PROBLEM TO SOLVE
Return every line word for word, from the very first one down through the line that contains "ядерном взрыве) Ударная", including both of those lines.

DATA
##############################
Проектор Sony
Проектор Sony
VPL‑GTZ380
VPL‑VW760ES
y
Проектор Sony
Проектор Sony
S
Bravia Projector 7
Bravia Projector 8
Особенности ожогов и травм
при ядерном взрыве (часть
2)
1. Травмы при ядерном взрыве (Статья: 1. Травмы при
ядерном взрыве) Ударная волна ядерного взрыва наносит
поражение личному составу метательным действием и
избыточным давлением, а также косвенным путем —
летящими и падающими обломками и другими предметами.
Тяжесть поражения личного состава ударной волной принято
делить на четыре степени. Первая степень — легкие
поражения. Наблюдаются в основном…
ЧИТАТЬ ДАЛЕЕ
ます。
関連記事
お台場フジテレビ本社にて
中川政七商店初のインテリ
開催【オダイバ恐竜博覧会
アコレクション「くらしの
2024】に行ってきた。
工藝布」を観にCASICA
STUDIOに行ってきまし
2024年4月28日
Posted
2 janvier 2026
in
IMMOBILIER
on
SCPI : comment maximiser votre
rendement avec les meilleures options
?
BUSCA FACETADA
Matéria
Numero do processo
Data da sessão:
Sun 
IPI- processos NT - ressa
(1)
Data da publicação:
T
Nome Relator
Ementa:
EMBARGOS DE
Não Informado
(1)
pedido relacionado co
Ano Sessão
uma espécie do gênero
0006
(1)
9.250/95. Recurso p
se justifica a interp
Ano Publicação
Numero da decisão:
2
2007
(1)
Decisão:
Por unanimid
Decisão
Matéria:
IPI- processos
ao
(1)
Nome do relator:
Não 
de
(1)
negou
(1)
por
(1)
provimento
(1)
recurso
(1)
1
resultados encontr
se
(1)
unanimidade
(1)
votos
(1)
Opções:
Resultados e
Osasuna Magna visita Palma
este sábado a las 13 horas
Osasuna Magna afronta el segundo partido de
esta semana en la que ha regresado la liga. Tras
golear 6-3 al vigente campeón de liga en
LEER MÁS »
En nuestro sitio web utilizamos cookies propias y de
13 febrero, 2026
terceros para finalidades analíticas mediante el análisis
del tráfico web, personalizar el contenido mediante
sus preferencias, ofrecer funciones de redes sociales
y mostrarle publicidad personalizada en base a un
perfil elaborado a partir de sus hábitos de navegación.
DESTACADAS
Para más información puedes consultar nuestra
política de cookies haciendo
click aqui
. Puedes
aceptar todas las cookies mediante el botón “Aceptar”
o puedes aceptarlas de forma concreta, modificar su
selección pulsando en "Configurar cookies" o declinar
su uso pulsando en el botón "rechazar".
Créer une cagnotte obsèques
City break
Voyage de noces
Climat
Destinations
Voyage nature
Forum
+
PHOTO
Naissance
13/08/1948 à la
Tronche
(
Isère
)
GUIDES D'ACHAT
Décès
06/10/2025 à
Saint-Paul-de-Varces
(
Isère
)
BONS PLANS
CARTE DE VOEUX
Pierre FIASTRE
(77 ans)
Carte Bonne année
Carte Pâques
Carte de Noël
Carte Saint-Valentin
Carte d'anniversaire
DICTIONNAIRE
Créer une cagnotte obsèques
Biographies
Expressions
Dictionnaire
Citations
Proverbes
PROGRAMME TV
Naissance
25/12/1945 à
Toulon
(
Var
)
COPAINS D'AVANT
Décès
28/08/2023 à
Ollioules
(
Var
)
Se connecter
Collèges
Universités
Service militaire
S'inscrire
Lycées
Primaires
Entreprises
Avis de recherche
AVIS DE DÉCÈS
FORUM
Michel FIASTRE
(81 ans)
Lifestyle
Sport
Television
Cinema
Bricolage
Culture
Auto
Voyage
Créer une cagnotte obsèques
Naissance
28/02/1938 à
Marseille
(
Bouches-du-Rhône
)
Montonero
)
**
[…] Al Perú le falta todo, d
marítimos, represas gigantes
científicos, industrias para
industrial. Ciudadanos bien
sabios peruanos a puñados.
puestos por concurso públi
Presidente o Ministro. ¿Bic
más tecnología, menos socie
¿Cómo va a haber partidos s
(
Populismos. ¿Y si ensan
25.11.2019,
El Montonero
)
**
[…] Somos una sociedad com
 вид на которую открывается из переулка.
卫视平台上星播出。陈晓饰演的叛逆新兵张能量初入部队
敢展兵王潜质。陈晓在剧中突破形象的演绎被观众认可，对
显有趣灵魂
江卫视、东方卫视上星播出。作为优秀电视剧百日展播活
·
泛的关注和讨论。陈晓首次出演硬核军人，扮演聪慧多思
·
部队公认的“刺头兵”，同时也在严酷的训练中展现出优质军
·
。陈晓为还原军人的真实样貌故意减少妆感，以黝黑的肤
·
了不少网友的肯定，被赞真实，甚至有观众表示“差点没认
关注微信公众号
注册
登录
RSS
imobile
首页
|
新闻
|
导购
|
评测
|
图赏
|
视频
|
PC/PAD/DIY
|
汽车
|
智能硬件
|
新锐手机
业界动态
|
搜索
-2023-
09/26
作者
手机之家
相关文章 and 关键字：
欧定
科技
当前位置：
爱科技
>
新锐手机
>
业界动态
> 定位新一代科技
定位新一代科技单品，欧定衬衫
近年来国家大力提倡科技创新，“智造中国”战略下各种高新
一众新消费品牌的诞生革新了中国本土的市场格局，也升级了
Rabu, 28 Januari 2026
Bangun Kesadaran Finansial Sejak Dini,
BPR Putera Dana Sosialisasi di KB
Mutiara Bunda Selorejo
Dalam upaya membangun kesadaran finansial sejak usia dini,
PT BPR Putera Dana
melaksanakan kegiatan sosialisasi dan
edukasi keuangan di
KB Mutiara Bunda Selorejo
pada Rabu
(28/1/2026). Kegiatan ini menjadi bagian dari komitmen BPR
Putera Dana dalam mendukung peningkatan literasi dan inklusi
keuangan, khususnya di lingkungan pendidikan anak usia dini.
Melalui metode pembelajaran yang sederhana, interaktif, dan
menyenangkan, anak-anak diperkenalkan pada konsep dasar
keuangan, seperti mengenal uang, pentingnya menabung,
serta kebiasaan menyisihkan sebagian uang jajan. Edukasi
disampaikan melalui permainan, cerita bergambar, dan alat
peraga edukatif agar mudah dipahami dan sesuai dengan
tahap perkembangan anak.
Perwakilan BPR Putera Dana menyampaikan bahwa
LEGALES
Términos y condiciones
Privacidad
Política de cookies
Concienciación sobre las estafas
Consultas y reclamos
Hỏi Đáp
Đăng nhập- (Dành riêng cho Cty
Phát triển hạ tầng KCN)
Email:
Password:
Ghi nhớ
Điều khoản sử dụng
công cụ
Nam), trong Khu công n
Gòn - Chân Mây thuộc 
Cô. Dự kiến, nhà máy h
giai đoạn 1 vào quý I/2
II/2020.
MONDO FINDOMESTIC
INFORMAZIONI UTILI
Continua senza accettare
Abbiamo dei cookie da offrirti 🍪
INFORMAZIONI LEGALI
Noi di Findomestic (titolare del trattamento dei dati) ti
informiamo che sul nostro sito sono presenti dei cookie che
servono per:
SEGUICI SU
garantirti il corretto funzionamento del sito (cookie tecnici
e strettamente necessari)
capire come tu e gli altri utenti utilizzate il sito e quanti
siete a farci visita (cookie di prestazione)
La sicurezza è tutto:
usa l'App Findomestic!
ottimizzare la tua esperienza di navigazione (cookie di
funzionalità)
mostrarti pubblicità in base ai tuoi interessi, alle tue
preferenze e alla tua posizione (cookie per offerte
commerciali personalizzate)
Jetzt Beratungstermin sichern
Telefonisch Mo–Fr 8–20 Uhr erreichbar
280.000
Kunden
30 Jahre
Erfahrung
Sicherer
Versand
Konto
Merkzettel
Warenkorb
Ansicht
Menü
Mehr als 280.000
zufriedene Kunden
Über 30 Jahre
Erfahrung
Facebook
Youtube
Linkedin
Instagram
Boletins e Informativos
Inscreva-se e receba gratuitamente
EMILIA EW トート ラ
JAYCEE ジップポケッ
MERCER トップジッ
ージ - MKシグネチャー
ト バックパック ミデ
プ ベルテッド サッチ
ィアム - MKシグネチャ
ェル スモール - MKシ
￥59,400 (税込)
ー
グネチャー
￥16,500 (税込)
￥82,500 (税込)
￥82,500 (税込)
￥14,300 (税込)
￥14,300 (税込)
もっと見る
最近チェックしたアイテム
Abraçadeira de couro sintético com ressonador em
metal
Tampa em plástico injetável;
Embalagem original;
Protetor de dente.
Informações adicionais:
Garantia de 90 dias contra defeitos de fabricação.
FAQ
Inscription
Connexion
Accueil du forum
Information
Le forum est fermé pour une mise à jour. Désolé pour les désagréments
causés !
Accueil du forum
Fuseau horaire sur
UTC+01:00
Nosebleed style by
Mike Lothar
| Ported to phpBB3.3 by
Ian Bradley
##############################
ANSWER BELOW
Проектор Sony
Проектор Sony
VPL‑GTZ380
VPL‑VW760ES
y
Проектор Sony
Проектор Sony
S
Bravia Projector 7
Bravia Projector 8
Особенности ожогов и травм
при ядерном взрыве (часть
2)
1. Травмы при ядерном взрыве (Статья: 1. Травмы при
ядерном взрыве) Ударная волна ядерного взрыва наносит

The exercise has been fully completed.